Communicating to Third Party TCP Client through Ignition Gateway

I am trying to figure out the best way to accomplish utilizing Ignition to communicate ASCII string data to a third party TCP client. The process would work like this:

  • Panelview has a hand scanner connected to it via USB.
  • Operator scans a work order and string data gets saved to a tag.
  • Ignition monitors the PLC tag where that data is stored.
  • On change, send the string to a third-party TCP client.
  • The frequency of hand scan tag change would be around once per 1-2 hours.

I am trying to figure out which options would be available for this. I am not versed in TCP communication other than using the native TCP driver in Ignition to request information from a Moxa unit in a passive manner.

Hoping someone may be able to give me some advice.

  • Is it possible to use the built-in TCP driver for this application?
  • I’ve read through the forums and understand that opening a socket through jython is risky, and it not handled properly, can cause all kinds of issues.

Thanks for any advice in advance!

Can you clarify this? If taken at face value and the third party really is a TCP Client, that means the only way this works is if Ignition acts as a TCP Server to which that client constantly connected and just waiting for data to arrive over the socket.

Possible, but the terminology is just weird enough to make me question.

The TCP driver won't help you here - it does the thing your TCP client would be doing. You would have to do this in scripting or with a module.

Hi Kevin,

Thanks for the quick response.

Apologies if I’m not clear. I’m new to this type of protocol. It might help if I explain the current configuration:

  • Hand scanner is connected to a Moxa box.

  • The third-party client (it is called Clarinet Scanpoint by Videojet) receives the Moxa box string and processes it sending it to a Videojet printer on the plant floor.

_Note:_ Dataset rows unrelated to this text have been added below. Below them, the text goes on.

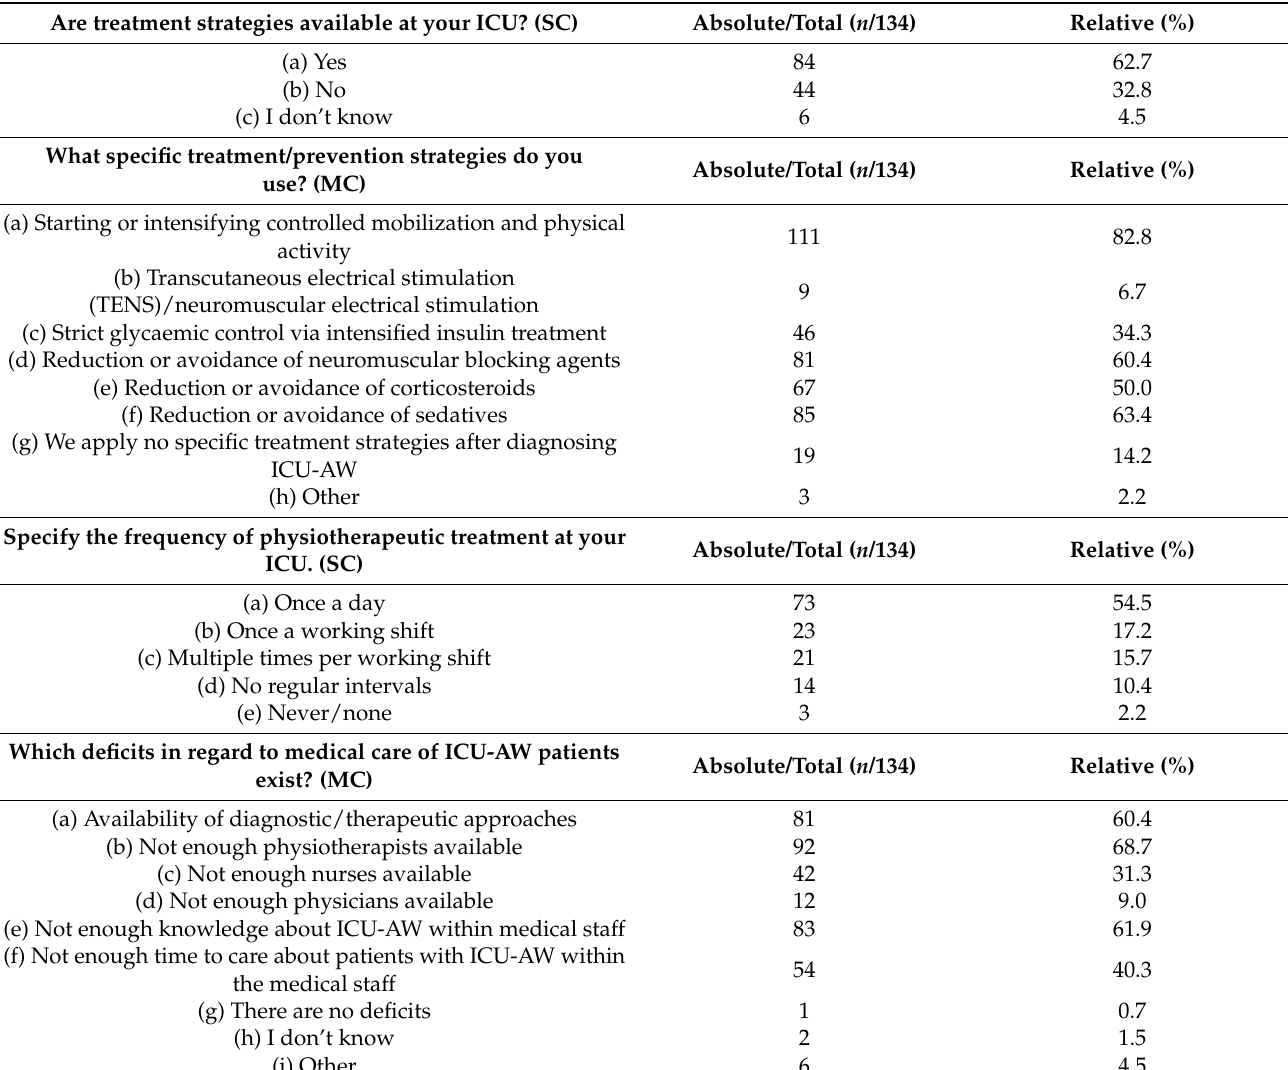
Table 3. Treatment and prevention strategies. Absolute counts indicate all participants who chose the particular answer of the corresponding question. Total counts indicate all study participants who answered the question at all. Relative counts indicate the ratio of absolute to total counts in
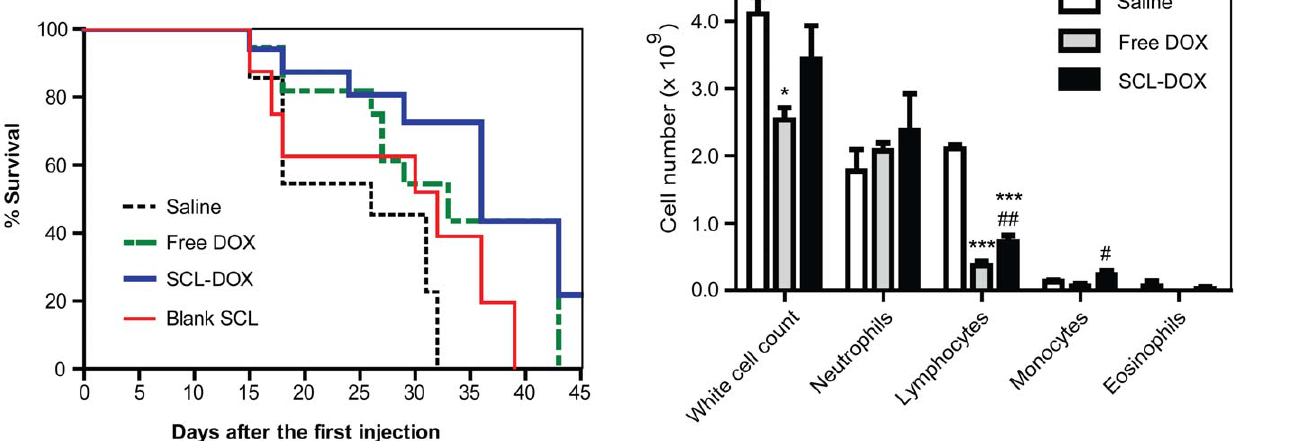
Figure 6. Sulfatide-containing liposomal doxorubicin treat- ment had significantly reduced myelosuppression. HT-29 xenograft-bearing mice were treated as indicated in Figure 3. Blood was collected immediately after the mice were sacrificed upon reaching the end point. Data shown are means 6 S.E. (n=3 , 5). *, P , 0.05 compared to saline; ***, P , 0.001 compared to saline; # , P , 0.05 compared to free DOX; ## , P , 0.01 compared to free DOX.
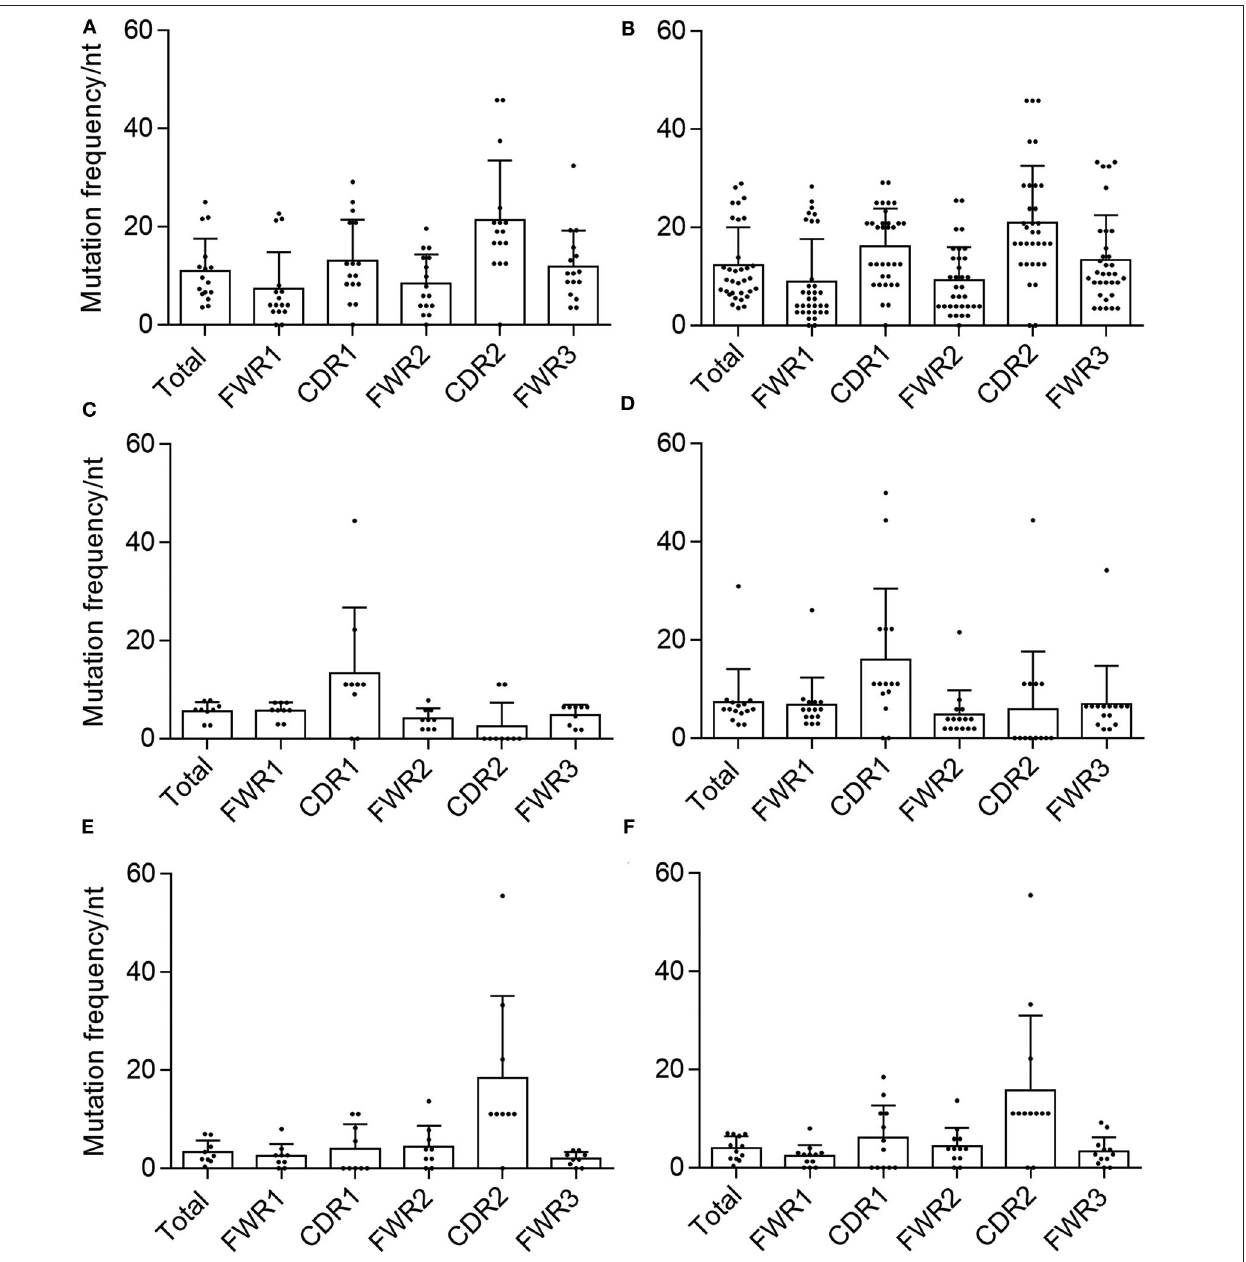
FIGURE 3 | Mutational frequency in AAV memory B cell-isolated variable chain sequences. We determined the frequency of nucleotide (nt) substitutions, defined as the percentage of positions containing a substitution, in the total isolated sequence (“total”), framework regions (“FWR1,” “FWR2,” “FWR3”), and complementarity determining regions (“CDR1,” “CDR2”) (as defined by IMGT). Frequencies were determined for validated (A) variable heavy, (C) variable kappa, and (E) variable lambda sequences as well as all isolated (B) variable heavy, (D) variable kappa, and (F) variable lambda sequences. Data are displayed as mean ±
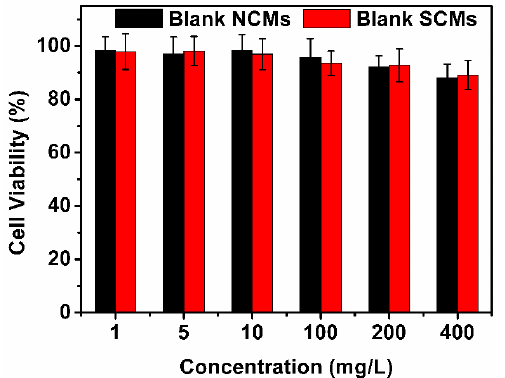
Figure 11. The in vitro cytotoxicity of blank micelles against HepG2 cells for 48 h.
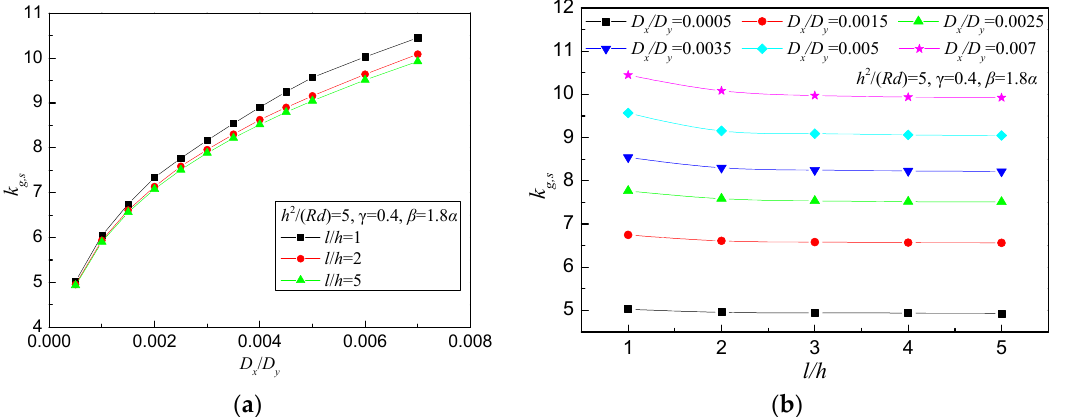
Figure 3. The effect of the rigidity ratio D x /D y and the length to height ratio l/h on the global shear Figure 3. The e ff ect of the rigidity ratio D x / D y and the length to height ratio l / h on the global shear buckling coefficient k g , s for the four-edge simple support: (a) D x /D y on k g , s ; (b) l/h on k g , s . buckling coe ffi cient k g , s for the four-edge simple support: ( a ) D x / D y on k g , s ; ( b ) l / h on k g , s .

We want to use Ignition as the Moxa box if this is possible and reliable.

One detail I think is important is Clarinet can also be configured as a TCP server, but I don’t think this helps with how the application is intended to work?

Hopefully I answered your question.

Thanks,

Josh

It might...

Have you already verified that you can get the scanner result to land in an Ignition tag?

If so, then maybe a gateway tag change script that just connects to Clarinet configured as a TCP server, writes the data, then disconnects each time the tag changes would work.

Yes, we do this with hand scanners connected to Panelviews in other production cells.

I was reading in another thread doing this is not reliable and can potentially cause memory leaks and/or threads to get locked up.

Can you make any recommendations for the right jython modules to import and script flow?

from java.net import Socket, InetSocketAddress
from java.io import BufferedOutputStream

socket = Socket()
try:
    socket.connect(InetSocketAddress("192.168.1.10", 5000), 5000)
    socket.soTimeout = 5000

    out = BufferedOutputStream(socket.outputStream)
    out.write("Hello, device!\r\n".encode("utf-8"))
    out.flush()
finally:
    socket.close()

Don't need me for this, just ask your favorite LLM.